Given material -
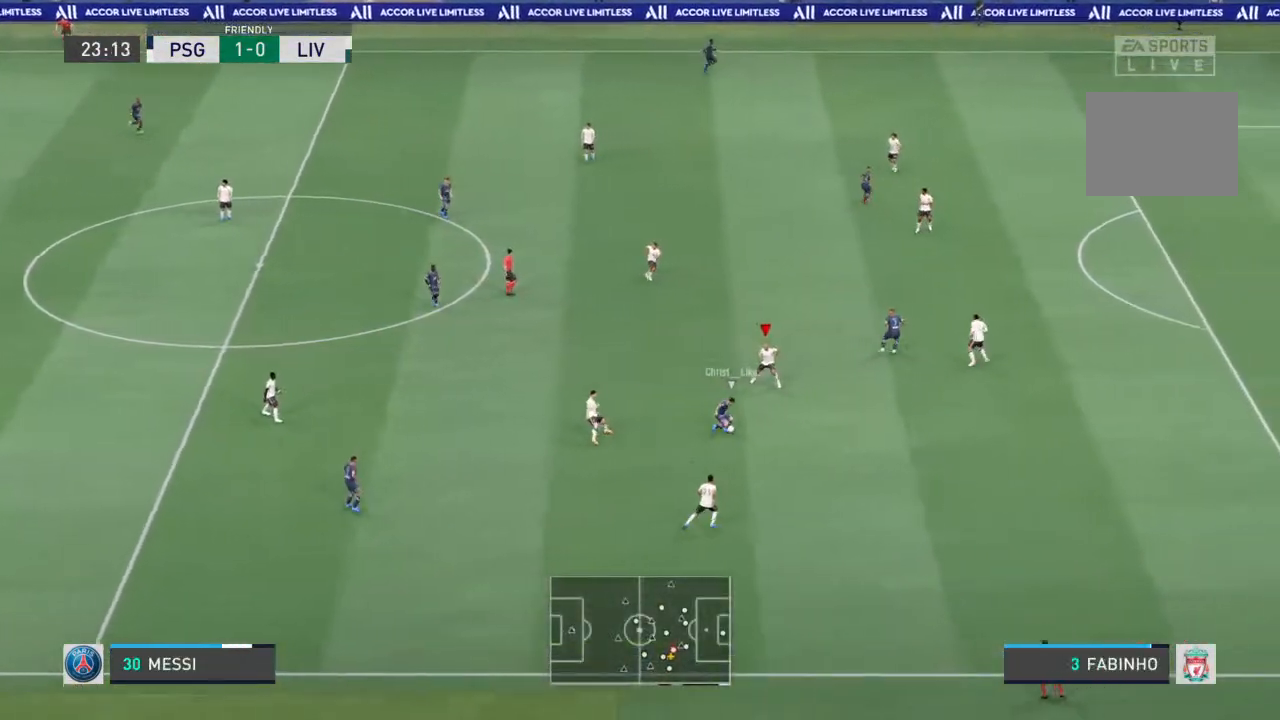
{"dt_ms": 500, "buttons": ["L2", "R1"], "left_stick": "down-left", "right_stick": "center", "events": [[433, "left_stick", "down-left"]]}
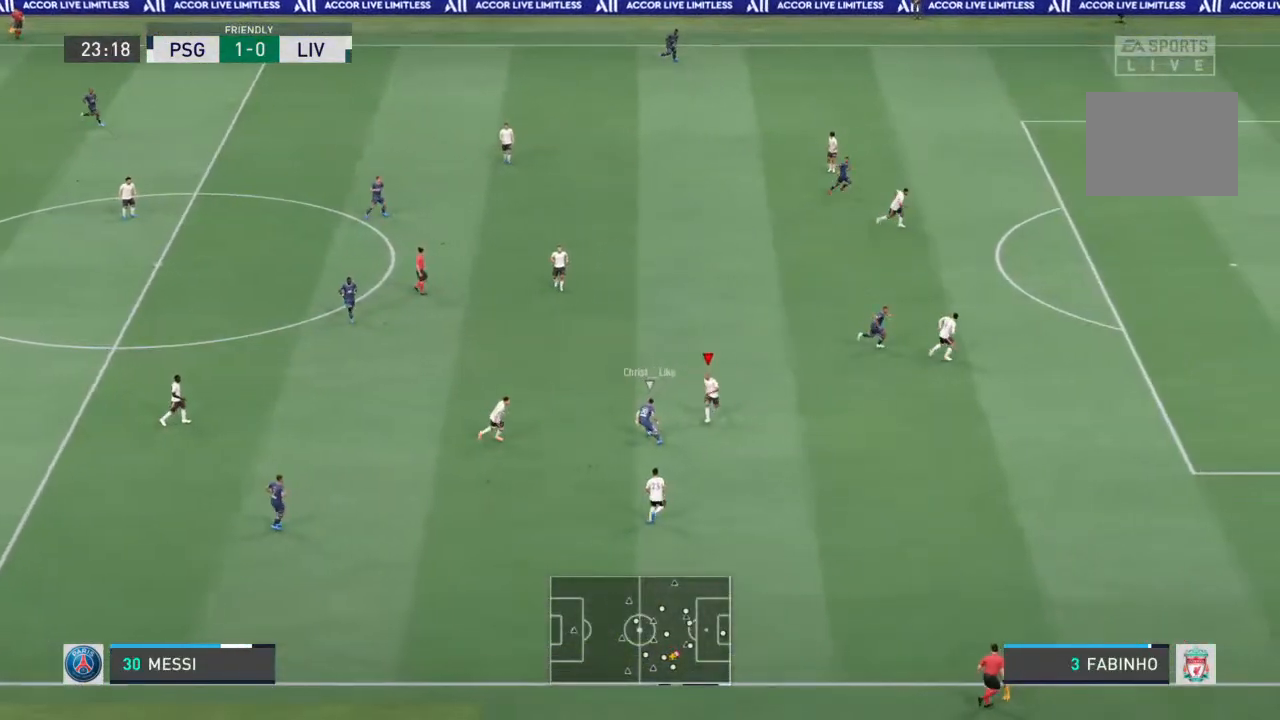
{"dt_ms": 500, "buttons": ["L2", "R1"], "left_stick": "up", "right_stick": "center", "events": [[33, "left_stick", "left"], [200, "left_stick", "up-left"], [433, "left_stick", "up"]]}
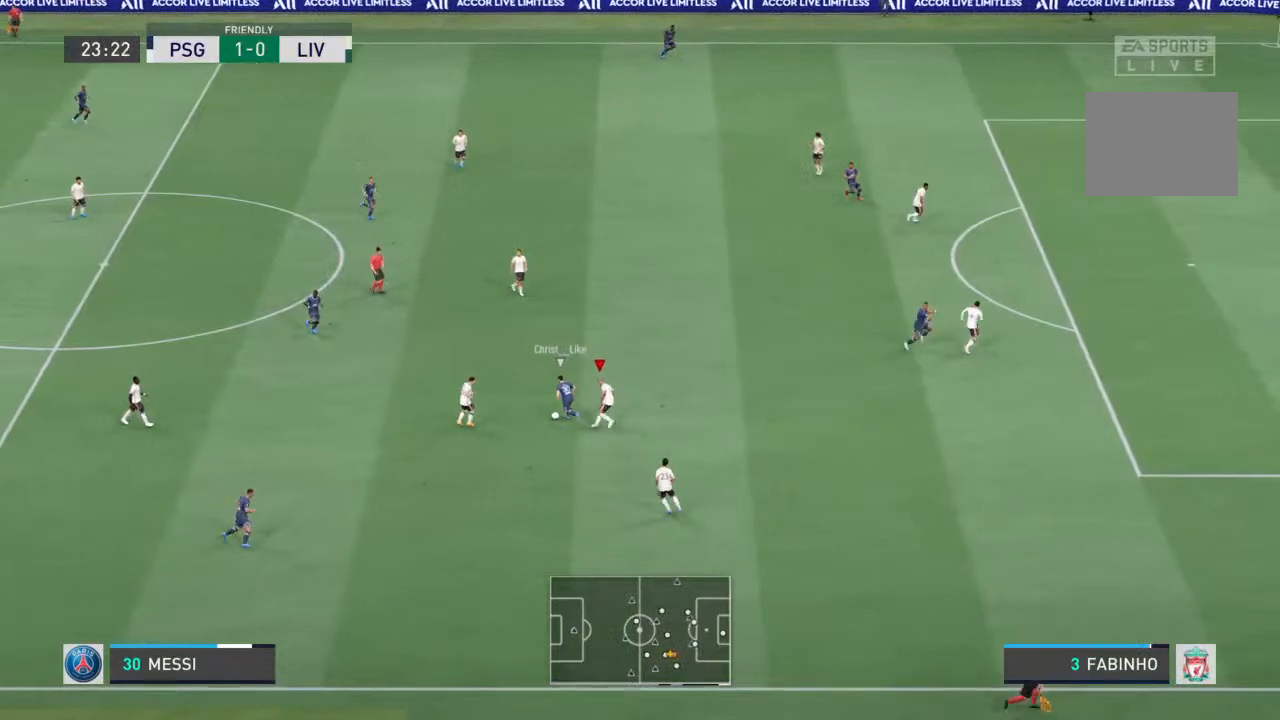
{"dt_ms": 500, "buttons": ["L1", "R1"], "left_stick": "up-right", "right_stick": "center", "events": [[200, "left_stick", "up-right"], [267, "L2", "up"], [367, "L1", "down"]]}
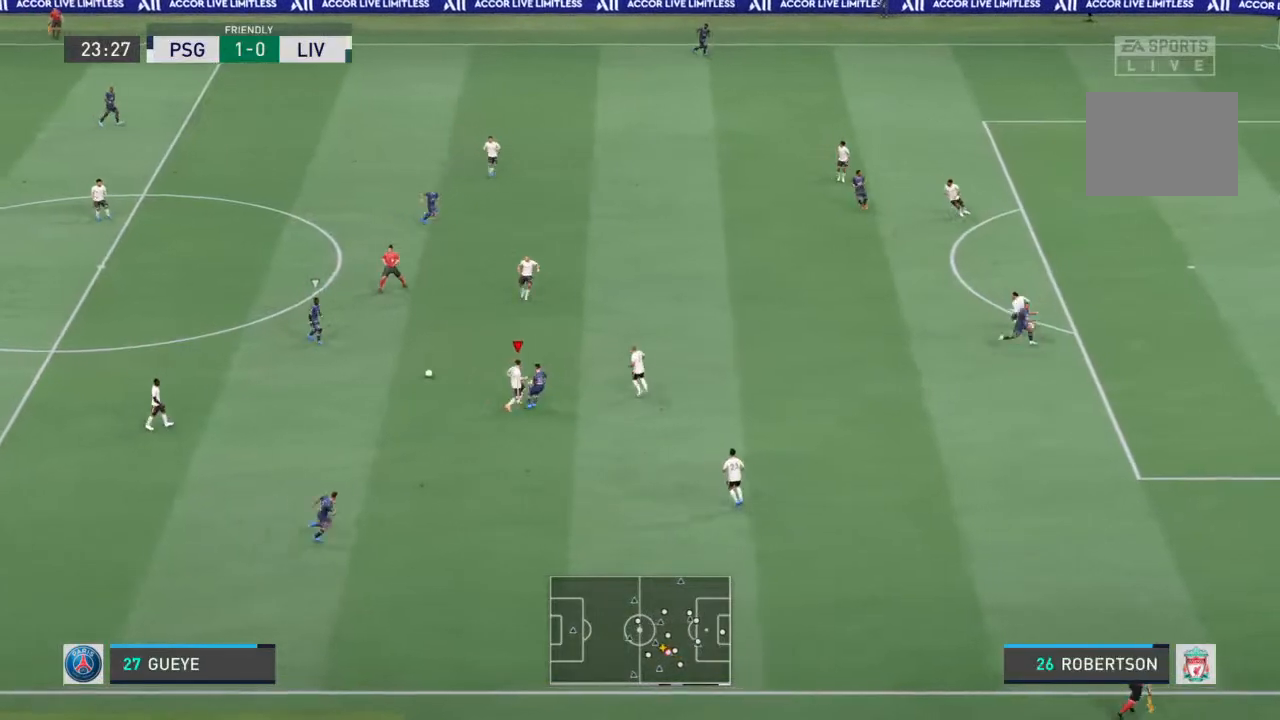
{"dt_ms": 500, "buttons": ["L1", "L2", "R1"], "left_stick": "up-left", "right_stick": "center", "events": [[33, "L1", "up"], [33, "L2", "down"], [67, "left_stick", "up"], [233, "left_stick", "up-left"], [400, "L1", "down"]]}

Exercise description -
The pictures in the data should be omitted, and every remaining line set down exactly.

Answer area -
{"dt_ms": 500, "buttons": ["L2", "R1"], "left_stick": "down-left", "right_stick": "center", "events": [[433, "left_stick", "down-left"]]}
{"dt_ms": 500, "buttons": ["L2", "R1"], "left_stick": "up", "right_stick": "center", "events": [[33, "left_stick", "left"], [200, "left_stick", "up-left"], [433, "left_stick", "up"]]}
{"dt_ms": 500, "buttons": ["L1", "R1"], "left_stick": "up-right", "right_stick": "center", "events": [[200, "left_stick", "up-right"], [267, "L2", "up"], [367, "L1", "down"]]}
{"dt_ms": 500, "buttons": ["L1", "L2", "R1"], "left_stick": "up-left", "right_stick": "center", "events": [[33, "L1", "up"], [33, "L2", "down"], [67, "left_stick", "up"], [233, "left_stick", "up-left"], [400, "L1", "down"]]}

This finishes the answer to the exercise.